**Excerpted passage:**
==============================
Ms Xiang: Why did you name your new series with “Love”?
Mr Yan: A finished work is more like a fixed pose, which corresponds the author’s most complicate and obscure experiences. Having finished this group of works, I found I couldn’t effectively explain it. It points to something both huge and empty, with a sad and pitiful undercoat. And the closest word could be nothing else but “love”.
Ms Xiang: According to what you just said, your works seem like an ode to the agricultural society, or reflections on modernity through reminiscences of the people of the agricultural society, don’t they? Since you left village life, you have been living in cites for many years. Why do you stubbornly yearn for the countryside?
Mr Yan: Perhaps, it is exactly the distance of time and space that helped me develop my judgement about villages. If I continued being a farmer, I must have been struggling to get by like most of others, with no time to reflect. The contrast between the agricultural society and the modern commercial society is really sharp, so sharp that each one clearly shows its traits in the light of the other. In China, the topology of the modern society and the agricultural society is in fact a mutually inside-outside one, and it is next to impossible to talk about them separately. Take an example: when I go back to my hometown every year, I go back to the agricultural society, indeed. Its weight accounts for at least half of my life. It is both my history and my reality. The countryside society has been undergoing changes and degeneration, the formerly self-sufficient system disintegrating. But all these are still under way, and haven’t retreated into history. You can run straight into all kinds of embarrassment arising from this change, if you like to turn back.
==============================
**The data:**
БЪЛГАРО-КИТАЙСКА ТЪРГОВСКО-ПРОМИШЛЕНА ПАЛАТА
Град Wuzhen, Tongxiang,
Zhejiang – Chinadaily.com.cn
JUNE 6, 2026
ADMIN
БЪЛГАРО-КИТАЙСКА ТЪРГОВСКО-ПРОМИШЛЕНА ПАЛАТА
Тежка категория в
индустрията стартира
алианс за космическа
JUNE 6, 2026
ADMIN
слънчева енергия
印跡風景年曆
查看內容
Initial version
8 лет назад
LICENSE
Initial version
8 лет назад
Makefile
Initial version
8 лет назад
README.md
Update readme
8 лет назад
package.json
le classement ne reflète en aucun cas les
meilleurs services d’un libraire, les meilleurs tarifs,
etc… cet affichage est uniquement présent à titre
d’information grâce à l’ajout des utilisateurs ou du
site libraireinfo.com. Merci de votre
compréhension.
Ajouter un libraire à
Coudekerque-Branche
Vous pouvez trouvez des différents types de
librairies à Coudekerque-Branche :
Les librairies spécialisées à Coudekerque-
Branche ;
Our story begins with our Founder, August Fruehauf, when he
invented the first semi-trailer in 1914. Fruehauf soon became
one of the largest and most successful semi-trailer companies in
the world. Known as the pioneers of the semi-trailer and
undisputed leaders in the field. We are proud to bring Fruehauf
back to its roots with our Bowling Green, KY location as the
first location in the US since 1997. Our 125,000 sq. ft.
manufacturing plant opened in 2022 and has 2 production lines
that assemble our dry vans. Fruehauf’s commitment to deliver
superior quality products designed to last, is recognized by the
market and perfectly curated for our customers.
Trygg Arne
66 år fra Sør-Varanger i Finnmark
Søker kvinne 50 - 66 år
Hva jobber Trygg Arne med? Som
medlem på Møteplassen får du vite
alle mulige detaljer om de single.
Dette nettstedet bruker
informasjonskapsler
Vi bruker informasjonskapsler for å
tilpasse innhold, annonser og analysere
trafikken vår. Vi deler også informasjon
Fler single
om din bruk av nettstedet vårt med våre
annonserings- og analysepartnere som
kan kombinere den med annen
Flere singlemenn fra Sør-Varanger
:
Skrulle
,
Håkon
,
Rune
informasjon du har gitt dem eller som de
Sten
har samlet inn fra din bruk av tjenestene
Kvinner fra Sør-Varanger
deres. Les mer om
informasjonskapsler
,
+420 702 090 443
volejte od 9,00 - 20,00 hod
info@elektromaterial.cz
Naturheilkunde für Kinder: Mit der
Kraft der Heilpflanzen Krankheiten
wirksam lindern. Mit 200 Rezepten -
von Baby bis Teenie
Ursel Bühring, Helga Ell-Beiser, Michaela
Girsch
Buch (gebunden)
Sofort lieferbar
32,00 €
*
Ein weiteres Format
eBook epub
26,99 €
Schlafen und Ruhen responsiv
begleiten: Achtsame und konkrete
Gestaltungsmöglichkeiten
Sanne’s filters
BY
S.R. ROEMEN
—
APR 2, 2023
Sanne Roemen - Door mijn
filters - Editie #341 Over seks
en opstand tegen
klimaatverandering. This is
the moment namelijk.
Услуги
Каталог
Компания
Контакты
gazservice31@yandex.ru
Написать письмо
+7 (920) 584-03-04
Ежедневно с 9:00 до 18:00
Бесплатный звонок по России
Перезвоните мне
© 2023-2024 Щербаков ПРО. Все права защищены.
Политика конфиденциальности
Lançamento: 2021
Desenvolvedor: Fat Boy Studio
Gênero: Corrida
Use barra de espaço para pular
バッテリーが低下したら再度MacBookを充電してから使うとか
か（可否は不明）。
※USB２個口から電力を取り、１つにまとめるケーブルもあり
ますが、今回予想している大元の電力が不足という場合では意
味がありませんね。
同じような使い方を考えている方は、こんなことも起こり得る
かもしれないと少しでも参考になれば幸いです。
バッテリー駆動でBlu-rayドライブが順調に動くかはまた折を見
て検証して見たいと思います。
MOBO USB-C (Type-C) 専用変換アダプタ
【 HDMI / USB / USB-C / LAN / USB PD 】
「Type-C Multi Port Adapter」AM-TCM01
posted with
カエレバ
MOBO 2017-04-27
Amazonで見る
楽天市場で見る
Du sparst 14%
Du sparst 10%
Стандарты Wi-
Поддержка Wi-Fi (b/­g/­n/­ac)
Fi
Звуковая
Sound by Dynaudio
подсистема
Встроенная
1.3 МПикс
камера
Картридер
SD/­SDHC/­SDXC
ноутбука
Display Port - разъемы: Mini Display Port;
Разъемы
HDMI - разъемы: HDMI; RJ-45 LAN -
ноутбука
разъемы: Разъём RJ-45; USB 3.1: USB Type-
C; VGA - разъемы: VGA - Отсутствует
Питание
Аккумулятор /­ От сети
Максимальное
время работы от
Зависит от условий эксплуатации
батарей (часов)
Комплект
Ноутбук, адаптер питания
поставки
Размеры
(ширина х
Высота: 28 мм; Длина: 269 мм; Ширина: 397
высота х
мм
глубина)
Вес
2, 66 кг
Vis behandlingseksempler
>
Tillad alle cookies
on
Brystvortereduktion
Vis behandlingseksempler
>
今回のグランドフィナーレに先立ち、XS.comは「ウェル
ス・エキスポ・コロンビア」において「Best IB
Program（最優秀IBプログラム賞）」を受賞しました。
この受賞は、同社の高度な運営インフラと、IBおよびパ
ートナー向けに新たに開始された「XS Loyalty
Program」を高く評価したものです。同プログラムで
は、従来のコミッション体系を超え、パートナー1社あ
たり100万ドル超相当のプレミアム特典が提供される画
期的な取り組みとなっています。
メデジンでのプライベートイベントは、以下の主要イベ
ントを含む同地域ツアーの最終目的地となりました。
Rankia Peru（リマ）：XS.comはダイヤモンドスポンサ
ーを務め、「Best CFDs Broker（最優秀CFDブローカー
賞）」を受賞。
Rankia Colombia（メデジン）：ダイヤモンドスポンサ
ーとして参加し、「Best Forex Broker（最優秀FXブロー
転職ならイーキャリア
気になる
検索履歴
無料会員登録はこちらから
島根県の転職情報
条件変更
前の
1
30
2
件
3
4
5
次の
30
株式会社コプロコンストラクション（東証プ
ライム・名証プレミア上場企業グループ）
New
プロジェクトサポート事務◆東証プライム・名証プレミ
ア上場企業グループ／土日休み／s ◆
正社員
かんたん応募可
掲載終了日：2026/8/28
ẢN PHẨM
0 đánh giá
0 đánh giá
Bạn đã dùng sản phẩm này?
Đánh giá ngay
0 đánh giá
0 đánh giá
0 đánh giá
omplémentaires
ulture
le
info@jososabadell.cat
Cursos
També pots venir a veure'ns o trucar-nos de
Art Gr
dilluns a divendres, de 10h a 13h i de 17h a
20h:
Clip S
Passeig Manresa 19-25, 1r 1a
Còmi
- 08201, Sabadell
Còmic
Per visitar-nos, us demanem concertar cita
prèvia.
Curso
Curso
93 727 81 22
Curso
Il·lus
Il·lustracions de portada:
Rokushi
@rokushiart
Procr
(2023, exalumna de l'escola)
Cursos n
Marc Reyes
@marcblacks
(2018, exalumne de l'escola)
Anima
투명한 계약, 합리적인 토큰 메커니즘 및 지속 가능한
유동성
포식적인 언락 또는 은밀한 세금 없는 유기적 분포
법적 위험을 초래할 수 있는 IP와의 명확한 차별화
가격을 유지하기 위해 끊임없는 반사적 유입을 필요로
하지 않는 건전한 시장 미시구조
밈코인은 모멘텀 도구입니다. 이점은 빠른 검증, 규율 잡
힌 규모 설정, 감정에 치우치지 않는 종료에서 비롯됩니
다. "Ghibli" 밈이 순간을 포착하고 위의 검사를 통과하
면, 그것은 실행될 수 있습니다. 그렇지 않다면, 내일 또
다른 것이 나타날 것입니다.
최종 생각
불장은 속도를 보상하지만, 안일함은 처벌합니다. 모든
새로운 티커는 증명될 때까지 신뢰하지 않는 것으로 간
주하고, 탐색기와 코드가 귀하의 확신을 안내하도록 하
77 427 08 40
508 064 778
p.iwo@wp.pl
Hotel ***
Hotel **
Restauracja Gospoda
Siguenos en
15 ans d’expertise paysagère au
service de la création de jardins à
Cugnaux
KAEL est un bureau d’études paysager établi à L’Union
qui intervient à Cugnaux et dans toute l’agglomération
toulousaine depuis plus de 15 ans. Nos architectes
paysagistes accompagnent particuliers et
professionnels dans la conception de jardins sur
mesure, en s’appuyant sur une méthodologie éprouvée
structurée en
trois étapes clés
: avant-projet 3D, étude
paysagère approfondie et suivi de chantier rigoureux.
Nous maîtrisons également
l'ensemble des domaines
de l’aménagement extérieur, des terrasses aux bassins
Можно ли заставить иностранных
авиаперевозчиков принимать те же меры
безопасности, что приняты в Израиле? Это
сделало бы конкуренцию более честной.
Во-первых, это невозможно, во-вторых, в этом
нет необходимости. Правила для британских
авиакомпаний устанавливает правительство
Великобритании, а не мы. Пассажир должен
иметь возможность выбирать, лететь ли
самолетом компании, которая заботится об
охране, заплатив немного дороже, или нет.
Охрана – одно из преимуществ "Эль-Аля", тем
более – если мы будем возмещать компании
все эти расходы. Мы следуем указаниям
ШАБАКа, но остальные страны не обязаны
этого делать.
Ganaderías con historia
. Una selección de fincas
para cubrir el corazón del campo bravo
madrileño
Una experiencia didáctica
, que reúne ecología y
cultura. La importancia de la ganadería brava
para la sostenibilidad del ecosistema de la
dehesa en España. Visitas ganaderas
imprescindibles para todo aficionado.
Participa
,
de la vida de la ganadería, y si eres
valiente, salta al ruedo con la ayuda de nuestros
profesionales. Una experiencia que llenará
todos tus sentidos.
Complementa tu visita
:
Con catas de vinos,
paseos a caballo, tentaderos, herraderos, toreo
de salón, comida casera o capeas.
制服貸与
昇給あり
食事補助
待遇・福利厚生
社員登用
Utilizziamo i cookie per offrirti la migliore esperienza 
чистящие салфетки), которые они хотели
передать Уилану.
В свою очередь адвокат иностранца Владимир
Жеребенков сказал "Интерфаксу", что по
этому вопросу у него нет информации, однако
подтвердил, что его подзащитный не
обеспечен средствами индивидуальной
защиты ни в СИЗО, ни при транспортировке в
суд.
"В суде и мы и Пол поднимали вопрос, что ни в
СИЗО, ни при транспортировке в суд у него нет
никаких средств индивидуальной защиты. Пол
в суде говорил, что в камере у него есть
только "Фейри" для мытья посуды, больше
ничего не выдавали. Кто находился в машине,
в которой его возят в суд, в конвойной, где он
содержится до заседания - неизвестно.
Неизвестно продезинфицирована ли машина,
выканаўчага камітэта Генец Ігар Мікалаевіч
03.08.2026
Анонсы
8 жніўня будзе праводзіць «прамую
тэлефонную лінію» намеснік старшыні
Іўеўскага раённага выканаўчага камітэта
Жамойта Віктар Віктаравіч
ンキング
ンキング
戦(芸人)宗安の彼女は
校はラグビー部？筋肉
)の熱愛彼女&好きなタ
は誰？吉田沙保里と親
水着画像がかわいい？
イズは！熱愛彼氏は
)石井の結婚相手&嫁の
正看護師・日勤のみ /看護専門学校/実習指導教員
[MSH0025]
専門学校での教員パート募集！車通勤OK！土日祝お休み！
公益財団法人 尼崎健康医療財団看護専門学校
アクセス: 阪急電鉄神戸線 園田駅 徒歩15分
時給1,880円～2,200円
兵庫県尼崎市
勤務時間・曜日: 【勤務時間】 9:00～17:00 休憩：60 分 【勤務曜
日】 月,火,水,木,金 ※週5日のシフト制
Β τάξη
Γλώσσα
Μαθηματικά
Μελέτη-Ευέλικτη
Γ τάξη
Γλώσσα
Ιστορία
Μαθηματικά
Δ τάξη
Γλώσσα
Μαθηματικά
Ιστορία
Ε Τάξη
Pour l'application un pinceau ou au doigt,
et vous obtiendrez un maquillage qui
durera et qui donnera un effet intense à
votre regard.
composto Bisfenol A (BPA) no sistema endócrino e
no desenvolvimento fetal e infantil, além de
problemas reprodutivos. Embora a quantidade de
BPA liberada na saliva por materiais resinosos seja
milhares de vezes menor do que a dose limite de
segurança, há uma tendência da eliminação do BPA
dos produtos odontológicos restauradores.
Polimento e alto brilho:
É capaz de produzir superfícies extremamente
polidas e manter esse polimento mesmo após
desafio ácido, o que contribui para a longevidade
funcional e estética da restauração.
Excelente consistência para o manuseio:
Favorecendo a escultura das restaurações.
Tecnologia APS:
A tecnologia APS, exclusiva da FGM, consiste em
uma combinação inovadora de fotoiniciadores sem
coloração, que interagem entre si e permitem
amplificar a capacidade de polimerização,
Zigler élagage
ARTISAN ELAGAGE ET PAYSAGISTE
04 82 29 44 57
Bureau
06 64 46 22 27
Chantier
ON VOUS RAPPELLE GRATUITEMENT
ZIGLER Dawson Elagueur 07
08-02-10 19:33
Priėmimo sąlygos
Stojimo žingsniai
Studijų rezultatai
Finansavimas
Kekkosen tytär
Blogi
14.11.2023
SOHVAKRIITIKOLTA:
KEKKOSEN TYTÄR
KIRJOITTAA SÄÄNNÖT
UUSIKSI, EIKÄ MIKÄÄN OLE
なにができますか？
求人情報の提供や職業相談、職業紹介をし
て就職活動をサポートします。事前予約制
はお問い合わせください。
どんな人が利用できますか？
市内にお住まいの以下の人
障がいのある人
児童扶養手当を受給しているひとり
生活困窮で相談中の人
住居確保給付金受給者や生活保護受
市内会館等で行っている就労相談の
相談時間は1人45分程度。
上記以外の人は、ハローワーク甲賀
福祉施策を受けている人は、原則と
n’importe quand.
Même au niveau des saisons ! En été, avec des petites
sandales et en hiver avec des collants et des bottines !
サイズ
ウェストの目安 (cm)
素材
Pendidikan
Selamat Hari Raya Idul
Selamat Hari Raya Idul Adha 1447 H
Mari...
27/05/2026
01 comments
==============================
**Task requirements:**
1/ In the interview with Mr Yan, how much of his life does he say the agricultural society accounts for?
2/ Repeat the part of the interview with Mr Yan from "Ms Xiang: According" up to and including "for the countryside?".
3/ Go on with the interview with Mr Yan about his "Love" series, picking up after its last line.

**Exercise responses:**
1/ At least half of his life.

2/
Ms Xiang: According to what you just said, your works seem like an ode to the agricultural society, or reflections on modernity through reminiscences of the people of the agricultural society, don’t they? Since you left village life, you have been living in cites for many years. Why do you stubbornly yearn for the countryside?

3/
Ms Xiang: It seems that the original motives of your works came from not so much your individual experiences as your individual feelings. The faculty of feelings is an ingredient suppressed in the contemporary art. Why have you been always insisting to think as a farmer? Is it because you have sympathy and pity for the fate of farmers? In your eyes, what does it mean that the agricultural life and class are vanishing?
Mr Yan: Individual experiences guarantee the reliability and completeness of my works, while feelings provide the original drive for my creative activities. “Contemporary art” is another parochial concept. In fact it is a new invisible prison. I don’t care about it much. “Think as a farmer” might come out of instinct. I had always been a farmer before 19, and my values took shape in laboring. Values result from one’s existence in time, and imperceptibly shape one’s character. In our context, “farmer” is a class concept. Many things are concealed by this all-encompassing word. And “farmer” has become a synonym for everything old and backward. Thus it seems that the collapse of rural life is inevitable. The sad thing is that we have no right to choose. It is not an outcome of a natural growth. We are destined to completely forget it, like abandoning a lame sheep who couldn’t catch up with the flock. An age somewhat resembles the Spring Festival travel rush, in which only a part of people who rush into a railway station can grab a ticket. Most of the time, man can’t keep himself standing on the bank.
Ms Xiang: Although you keep identifying yourself with the agricultural society, you are an artist, after all. Generally speaking, you still think about these social questions with an artist’s mind. When you keep digging and thinking about topics related with agricultural society (rural life), what do you want to express?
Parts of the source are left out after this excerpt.